Big selloff on Wall Street
Stocks tank as revived worries about the credit and mortgage markets overshadow an upbeat start to the holiday shopping period.
NEW YORK (CNNMoney.com) -- Stocks tumbled and bonds rallied Monday on revived worries about the threat of the credit and mortgage market crisis on the broad economy.
The Dow Jones industrial average (Charts) lost 240 points, or 1.8 percent, according to early tallies. The S&P 500 (Charts) index lost 2.3 percent and fell into negative territory for the year. The Nasdaq composite (Charts) fell 2.1 percent.
The early reports from the nation's retailers were positive, but they were overshadowed by the latest worries about the financial and housing market's threat to economic growth.
Oil prices fell and gold prices gained. Treasury prices jumped, lowering the corresponding yields. The dollar slipped again versus the euro.
Here's a look at what was moving near the close.
Government-backed mortgage lenders Fannie Mae (Charts) and Freddie Mac (Charts, Fortune 500) slumped on an analyst downgrade. Citigroup (Charts, Fortune 500) fell on speculation that it could announce big layoffs as part of a cost-cutting strategy. HSBC Holdings said it was stepping in to bail out two of its flailing funds.
Early reports on Black Friday and the weekend showed a strong turnout of shoppers, although no big splurgers. Investors were also tracking "Cyber Monday" results. But all the shopping news failed to distract investors from the broader worries.
"We had reasonably good retail numbers over the weekend, and people are keeping an eye on oil and the dollar, but basically the market is hanging in by the skin of its teeth after Friday's rally," said Ron Kiddoo, chief investment officer at Cozad Asset Management.
He said that although there is a lot of economic news due later in the week, stocks are likely to remain largely directionless as investors look to the monthly unemployment report due the following week - and try to assess what the Federal Reserve might do at the next policy meeting on Dec. 11.
Many market watchers are betting that the central bank will need to keep cutting interest rates at that meeting, so as to help temper the speed of the economic slowdown amid the credit and mortgage market fallout.
The fed funds rate, a key short-term lending rate, stands at 4.5 percent. Fed watchers are split about whether the bank will cut the rate by a quarter or half percentage point, or possibly not at all.

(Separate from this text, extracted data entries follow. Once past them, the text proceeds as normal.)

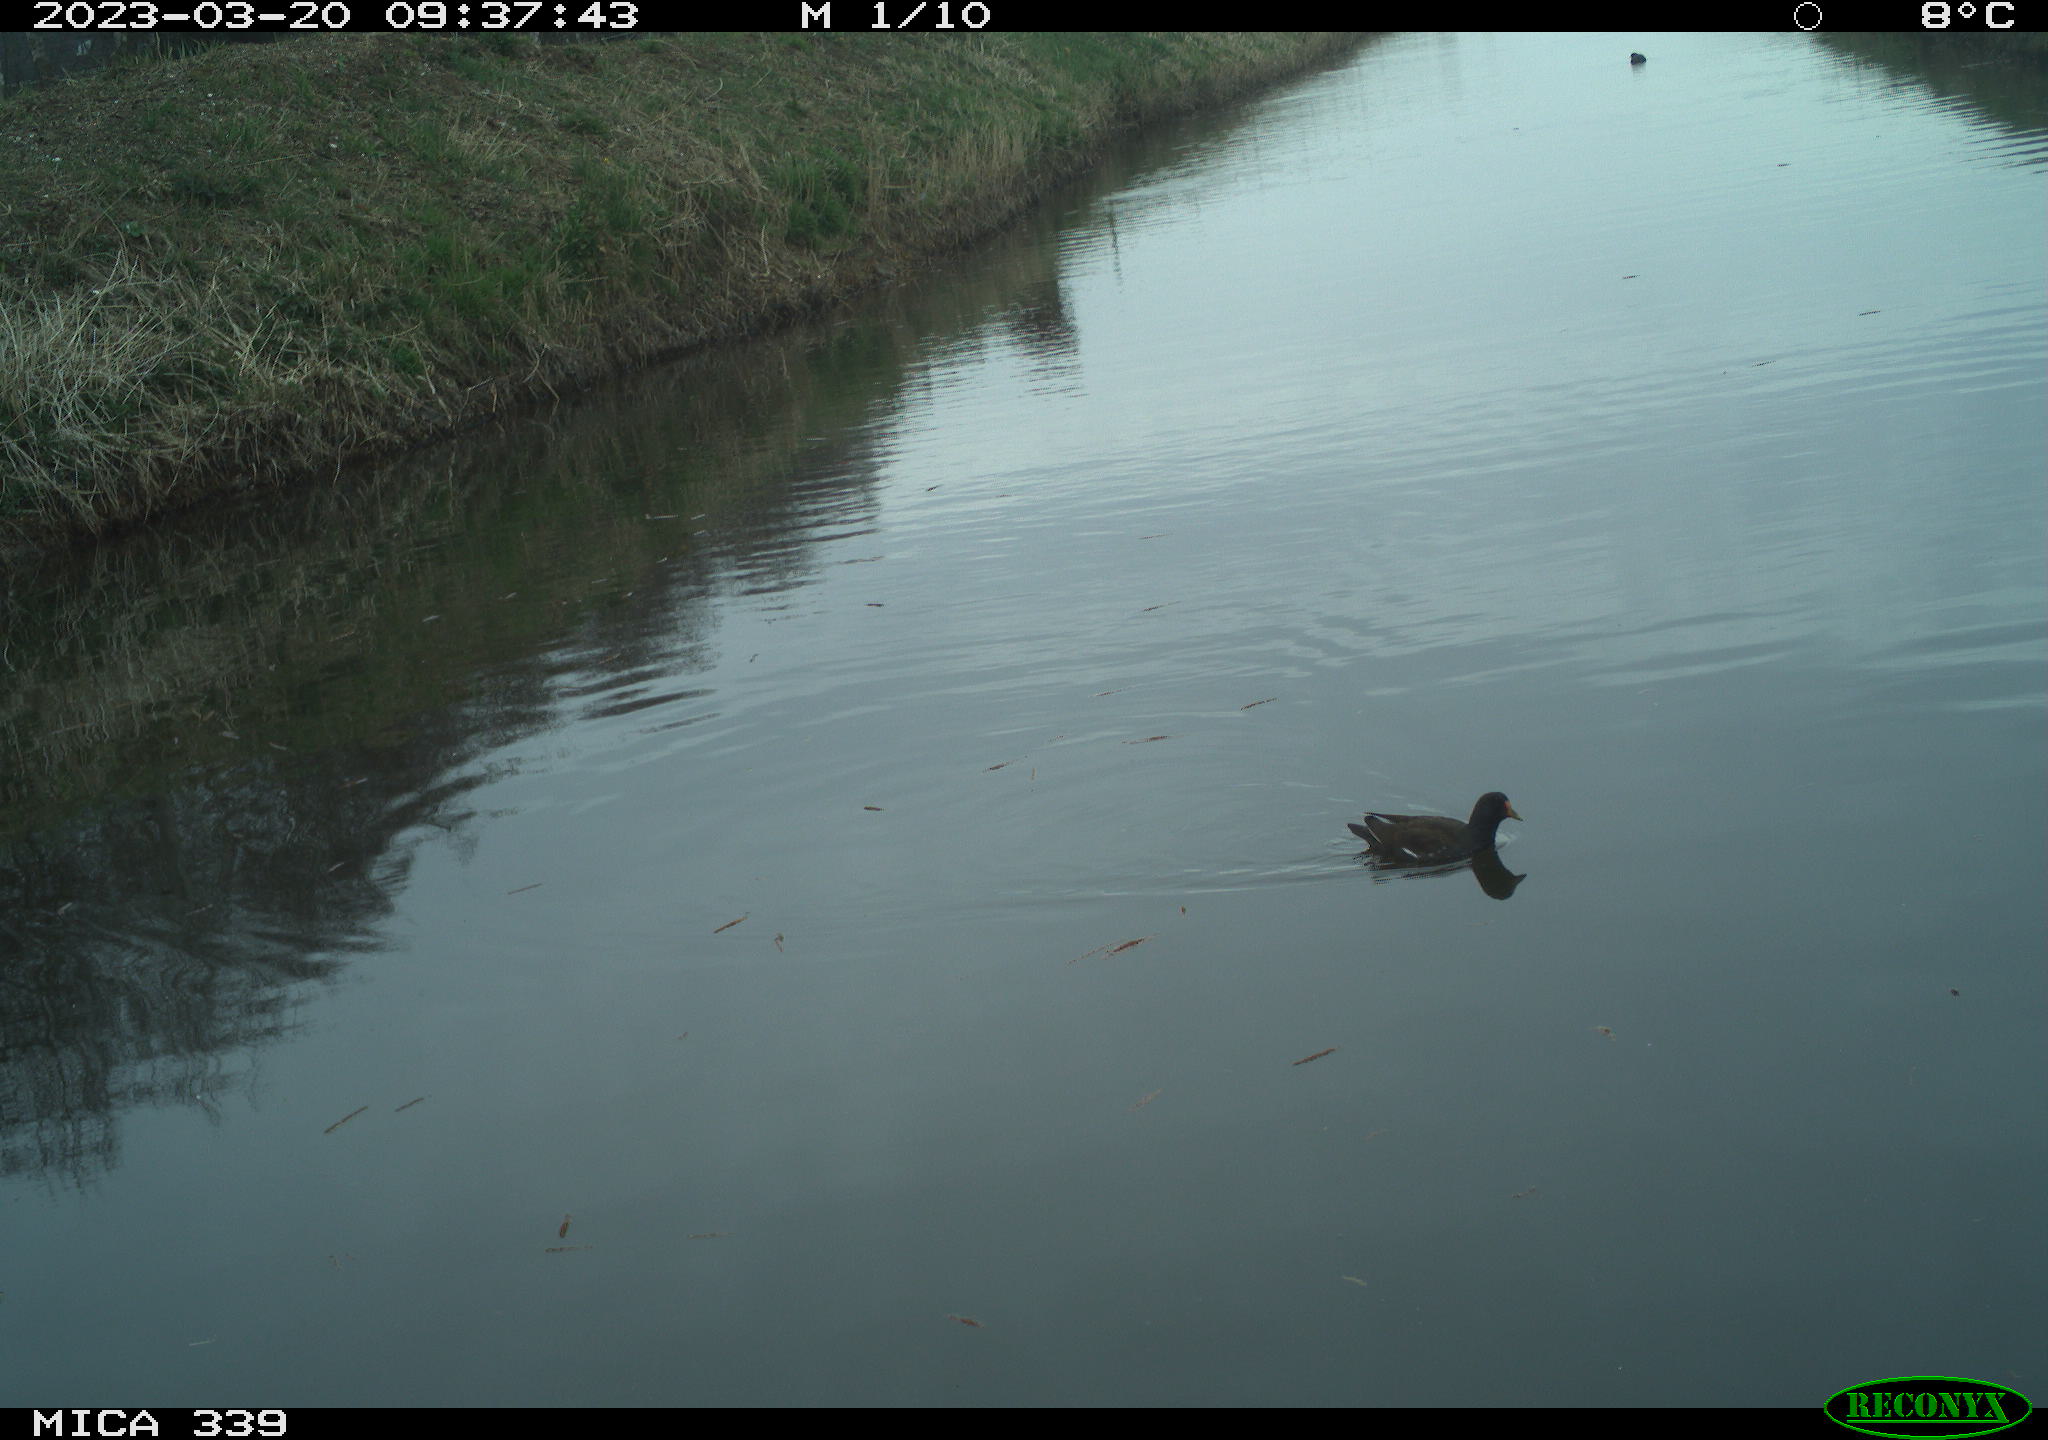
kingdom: Animalia
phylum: Chordata
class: Aves
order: Gruiformes
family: Rallidae
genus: Gallinula
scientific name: Gallinula chloropus
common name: Common moorhen
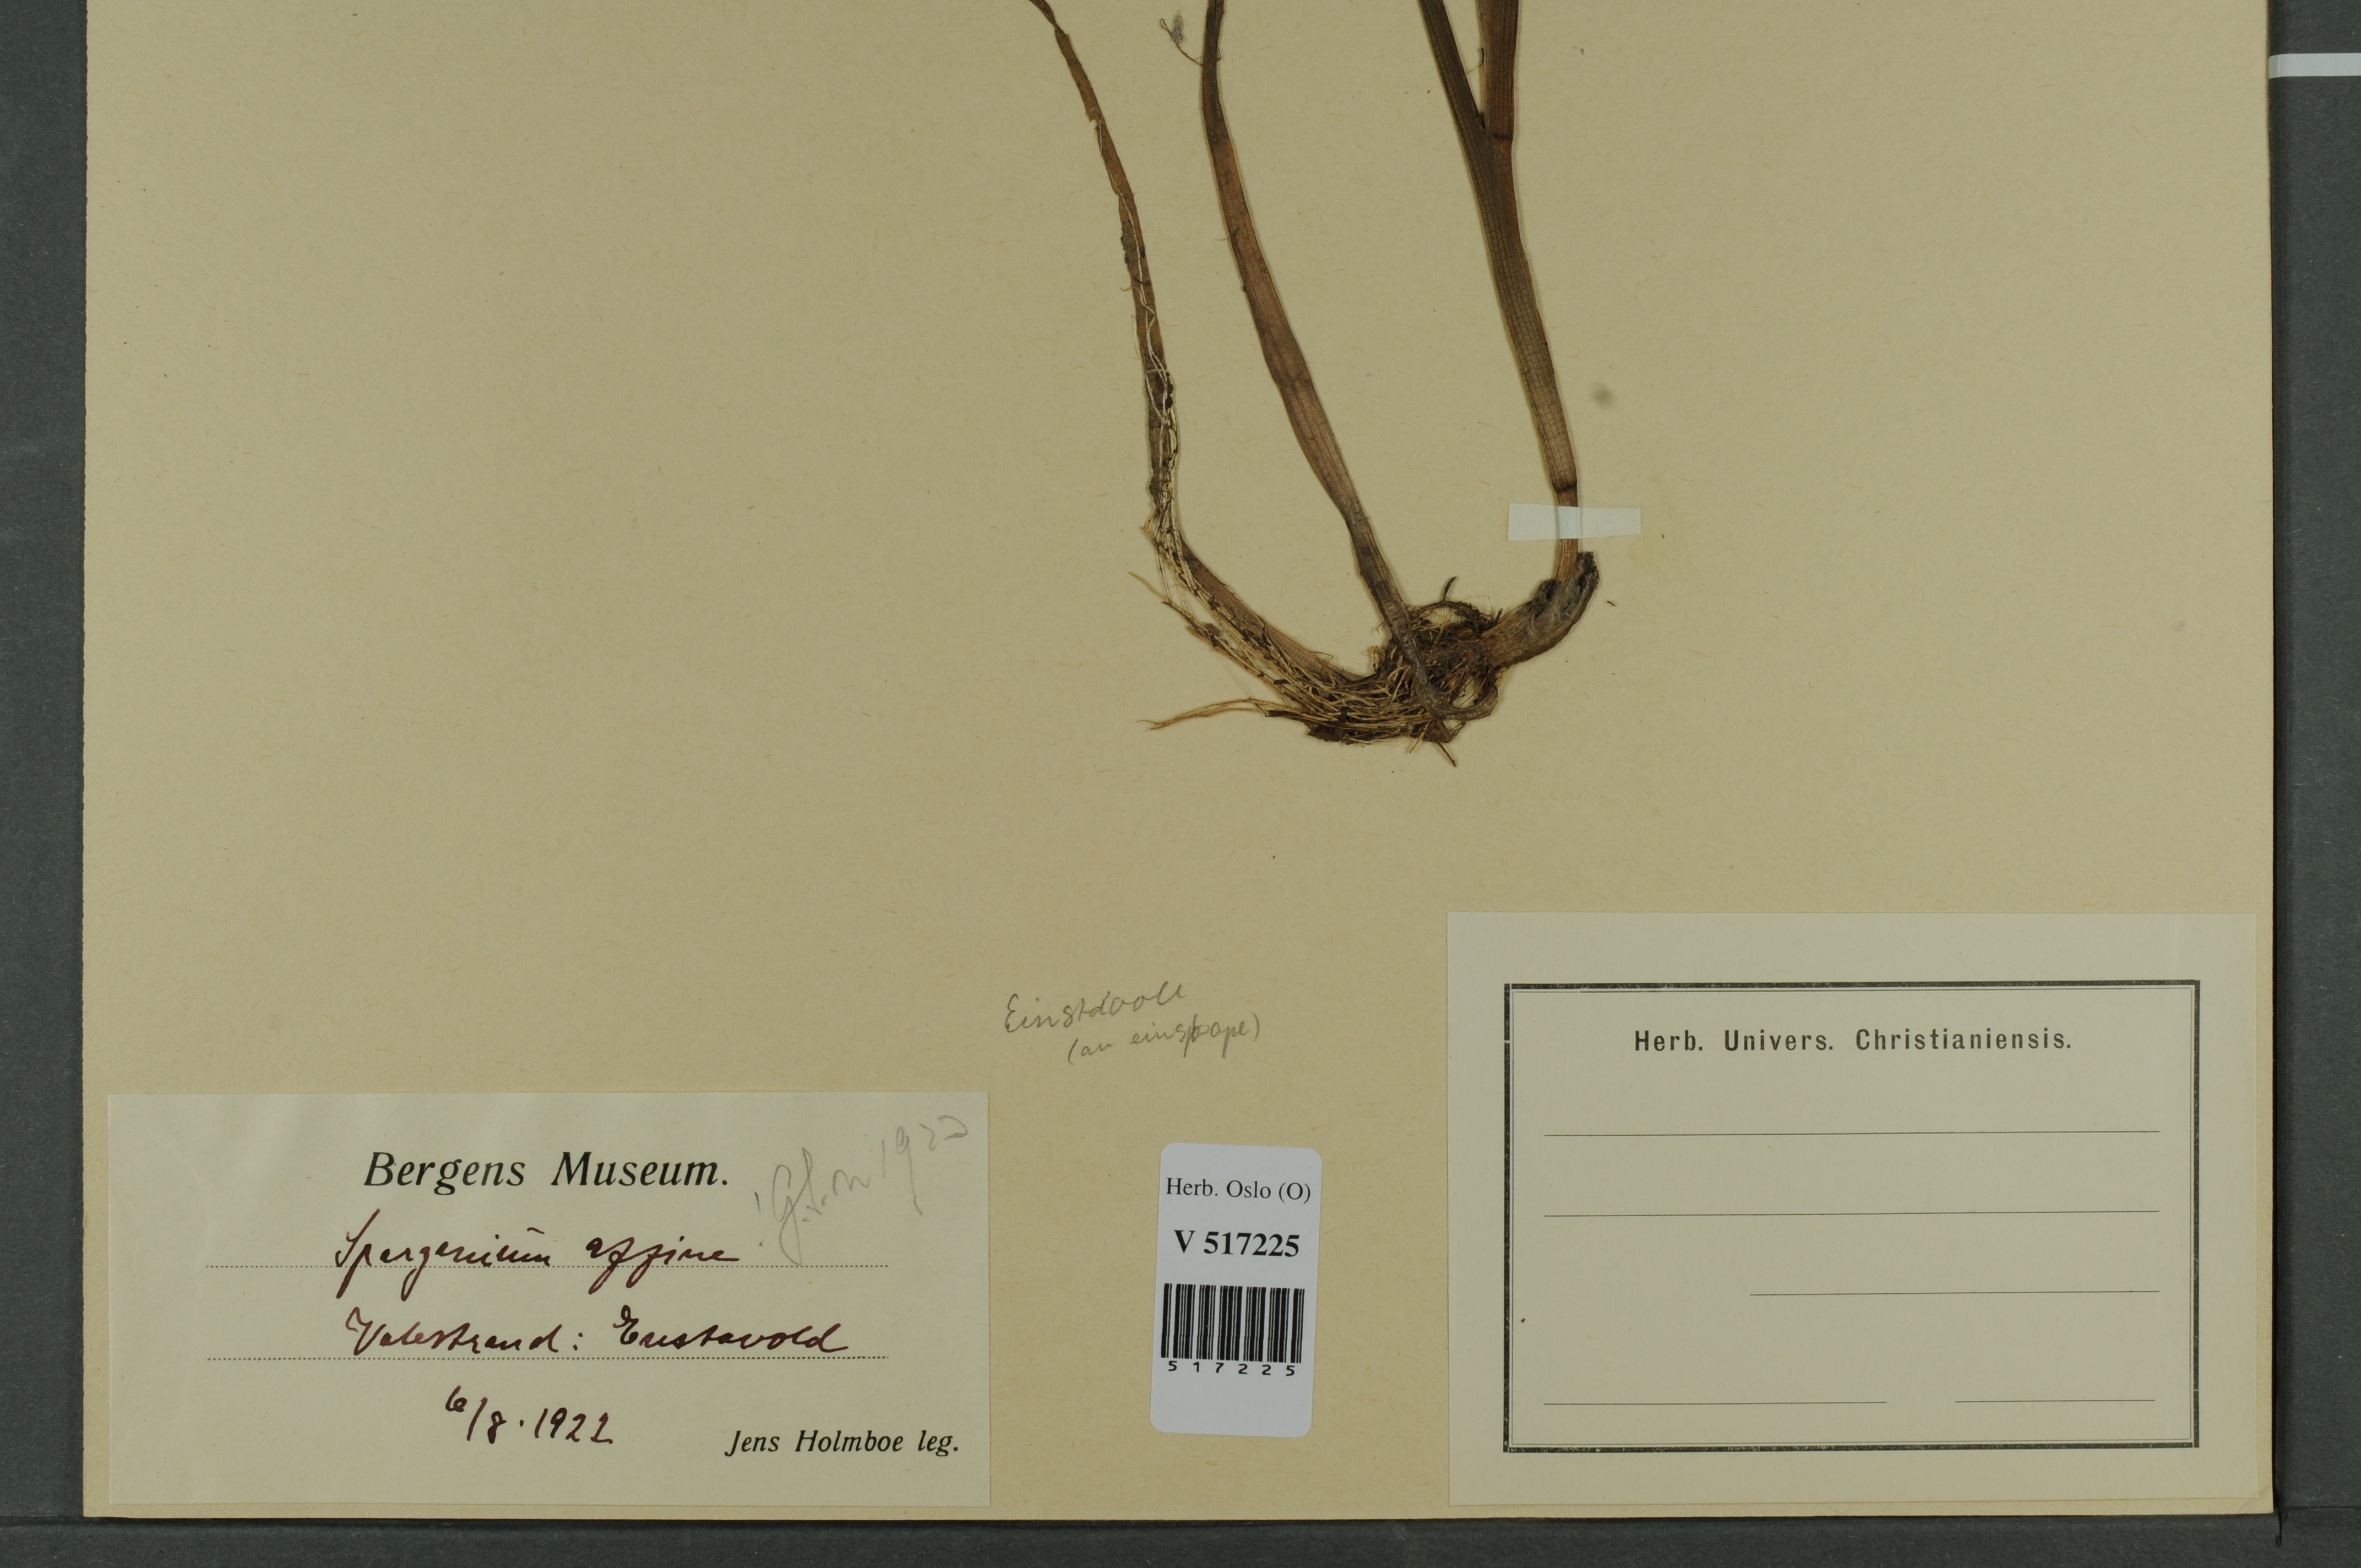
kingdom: Plantae
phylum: Tracheophyta
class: Liliopsida
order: Poales
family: Typhaceae
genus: Sparganium
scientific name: Sparganium angustifolium
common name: Floating bur-reed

On Monday, the Fed's New York branch said it will offer a series of special short-term loans to make sure banks have enough cash available.
HSBC Holdings (Charts), Europe's leading bank, said that it will step in to bail out two funds it manages by transferring $45 billion of their assets onto its balance sheet. The short-term debt funds have been hit hard by the credit market tightening.
E*Trade Financial (Charts) slipped in active Nasdaq trade after a Wall Street Journal article said that any potential buyout could be delayed by concerns about its weakened mortgage portfolio. On Friday, E*Trade shares jumped on buyout talk.
Citigroup lowered its near-term outlook on the homebuilders, saying it is hard to see when the bottom will be made for the hard-hit industry. Centex (Charts, Fortune 500), Lennar (Charts, Fortune 500) and KB Home (Charts, Fortune 500) were among the names cited in the report.
On the upside, Dow component Boeing (Charts, Fortune 500) rose 1 percent after Wachovia upgraded the jet maker to "outperform" from "market perform," according to Briefing.com.
But it was one of the few Dow gainers, with 27 out of 30 blue chip stocks falling.
All financial markets were closed Thursday for Thanksgiving, and closed early Friday, with many Wall Streeters making a four-day weekend of it. Monday's trading volume was moderate, with participants continuing to drift back after the holiday.
Market breadth was negative. On the New York Stock Exchange, losers beat winners by almost three to two on volume of 1.06 billion shares. On the Nasdaq, decliners beat advancers by a similar margin on volume of 1.59 billion shares.
Treasury prices rose, lowering the yield on the benchmark 10-year note to 3.85 percent from 4 percent late Friday. Treasury prices and yields move in opposite directions.
In currency trading, the dollar dipped versus the euro, but held above the all-time low hit on Friday. The greenback was little changed versus the yen.
U.S. light crude oil for January delivery rose 48 cents to $97.70 on the New York Mercantile Exchange, erasing earlier gains.
COMEX gold for December delivery rose $1.80 to $826.50 an ounce.